Philadelphia native Renée Zuritsky, who was known for her philanthropic work and as an arts patron, died Feb. 10. She was 76.
The wife of Parkway Corp. parking company Chairman Joseph Zuritsky was remembered for her positive attitude and strong spirit.
“My mother had a rare combination of selflessness and thinking of others before herself, yet she was dignified and strong,” daughter Elisa Zuritsky said. “She put other people’s feelings and thoughts before her own.”
“I’m just in awe of how much honest devotion Renée seems to have here in Philadelphia, and I’m not sure she knew that,” sister Hedy Frisch said.
Renée Zuritsky grew up in Germantown, the middle of three children of Maurice and Goldie Stern, who sold appliances and furniture at a North Broad Street store. She graduated from Cheltenham High School and earned a bachelor’s degree from the University of Pennsylvania.
On a 1960 trip to Israel, she befriended a couple from the United States that became her in-laws — the parents of Joseph Zuritsky. They married three years later.
The success of Parkway Corp. afforded the Zuritskys the opportunity to become philanthropists.
A January 2019 Jewish Exponent article detailed the couple’s support of the Jewish National Fund, the Jaffa Institute, the Anti-Defamation League, the American Jewish Committee, Mural Arts Philadelphia, Technion Institute and Jack M. Barrack Hebrew Academy, among others.
A few months earlier, the Zuritskys’ decades of service to the National Museum of American Jewish History were honored at a massive gala.
“It comes down to gratitude,” Renée Zuritsky said in the Exponent article. “If you understand your blessings, and you feel grateful for what you have — and we all have a lot to be grateful for — giving back is a very natural response in living.”
Elisa Zuritsky said her parents “were never good at saying no to people in need. She always had an open heart and hand.”
Aside from philanthropy, Renée Zuritsky loved the arts both in Philadelphia and New York City, where she often traveled to visit her daughter. Locally, she was an avid patron of the Philadelphia Orchestra, Philadelphia Museum of Art, Walnut Street Theatre and the Gershman Philadelphia Jewish Film Festival.
“(My parents’) social calendar was always filled,” Elisa Zuritsky said. “They were out almost every night together.”
One of her greatest loves was working with the Mural Arts Philadelphia program and its founder and executive director Jane Golden. Her daughter described it as a perfect outlet for her.
“She was a lover of beauty in the world,” Elisa Zuritsky said. “She loved making a place and peoples’ lives look and feel better.”
Connecting with people was something Renée Zuritsky excelled at, according to Frisch.
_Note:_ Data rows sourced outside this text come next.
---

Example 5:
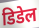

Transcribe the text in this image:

डिडेल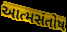
આત્મસંતોષ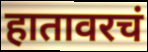
हातावरचं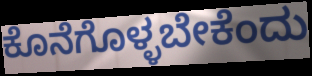
ಕೊನೆಗೊಳ್ಳಬೇಕೆಂದು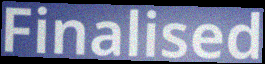
Finalised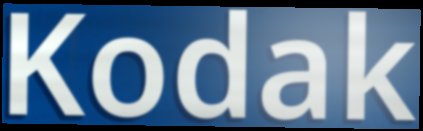
KodakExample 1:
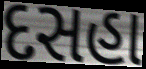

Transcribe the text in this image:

દસહા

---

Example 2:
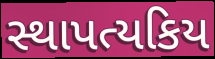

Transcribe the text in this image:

સ્થાપત્યકિય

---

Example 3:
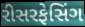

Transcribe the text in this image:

રીસરફેસિંગ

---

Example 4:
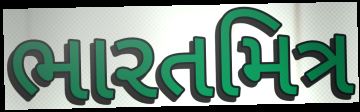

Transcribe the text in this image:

ભારતમિત્ર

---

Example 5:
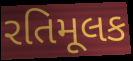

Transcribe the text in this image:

રતિમૂલકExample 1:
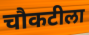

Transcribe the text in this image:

चौकटीला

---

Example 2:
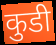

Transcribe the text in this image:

कुडी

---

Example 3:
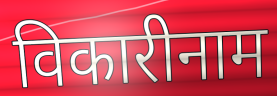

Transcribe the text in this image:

विकारीनाम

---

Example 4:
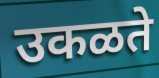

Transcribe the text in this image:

उकळते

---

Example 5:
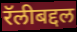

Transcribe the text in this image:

रॅलीबद्दल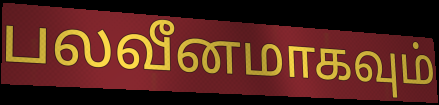
பலவீனமாகவும்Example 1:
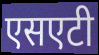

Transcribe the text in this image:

एसएटी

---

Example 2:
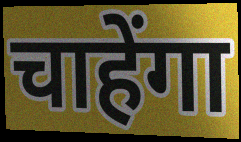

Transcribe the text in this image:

चाहेंगा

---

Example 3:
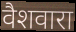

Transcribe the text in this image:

वैशवारा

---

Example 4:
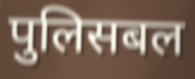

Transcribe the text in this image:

पुलिसबल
Frisch described reading emails to her sister from friends and acquaintances who had learned she was seriously ill.
“They all said, ‘Renée was my best friend,’” Frisch said. “She had no idea she affected so many people.”
Frisch told how her sister once advertised for an au pair when her children were small and interviewed a Muslim woman from Egypt. The woman, Nabila El-Shanawi, first said she couldn’t take the job because it would be uncomfortable working for a Jewish woman. But El-Shanawi called back a few hours later and took the job because she liked Renée Zuritsky so much.
El-Shanawi worked for the family for a couple years and recently called Frisch, describing Renée Zuritsky as her best friend.
“I always got nice feedback about (my mom),” son Rob Zuritsky, now the president of Parkway Corp., said, noting that when his parents moved back into Center City, his mother made an immediate impact. “She would always try to do good things and seemed to make nice impressions.”
Rob Zuritsky, Elisa Zuritsky and Frisch all agreed that family remained paramount to Renée Zuritsky.
Elisa Zuritsky remembered how when her mother made her frequent trips to New York, she always found time to visit her and her grandchildren in Brooklyn.
Rob Zuritsky detailed Sunday brunches with his mother and her parents, not to mention plenty of cousins.
And Frisch said her sister — who was 10 years older and a product of the 1950s — helped raise her in the more tumultuous 1960s.
“She was like my mother and defender,” she said. “I don’t know how I would have grown up without her as my sister.”
Renée Zuritsky is survived by her husband Joseph, son Rob, daughters Elisa and Anna Boni, sisters Lydia Rubin and Hedy Frisch, and nine grandchildren.